Aim of the exercise → Each record is to be printed exactly as given, down to the last mark.

Page-level text extractions →
★ ★ ★ ★
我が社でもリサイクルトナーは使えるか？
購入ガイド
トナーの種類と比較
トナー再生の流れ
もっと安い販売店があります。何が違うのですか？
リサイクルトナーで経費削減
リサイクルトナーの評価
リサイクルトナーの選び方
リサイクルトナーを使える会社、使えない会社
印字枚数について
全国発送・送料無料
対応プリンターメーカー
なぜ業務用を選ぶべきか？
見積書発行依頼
★ ★ ★ ★
Task response →
我が社でもリサイクルトナーは使えるか？
購入ガイド
トナーの種類と比較
トナー再生の流れ
もっと安い販売店があります。何が違うのですか？
リサイクルトナーで経費削減
リサイクルトナーの評価
リサイクルトナーの選び方
リサイクルトナーを使える会社、使えない会社
印字枚数について
全国発送・送料無料
対応プリンターメーカー
なぜ業務用を選ぶべきか？
見積書発行依頼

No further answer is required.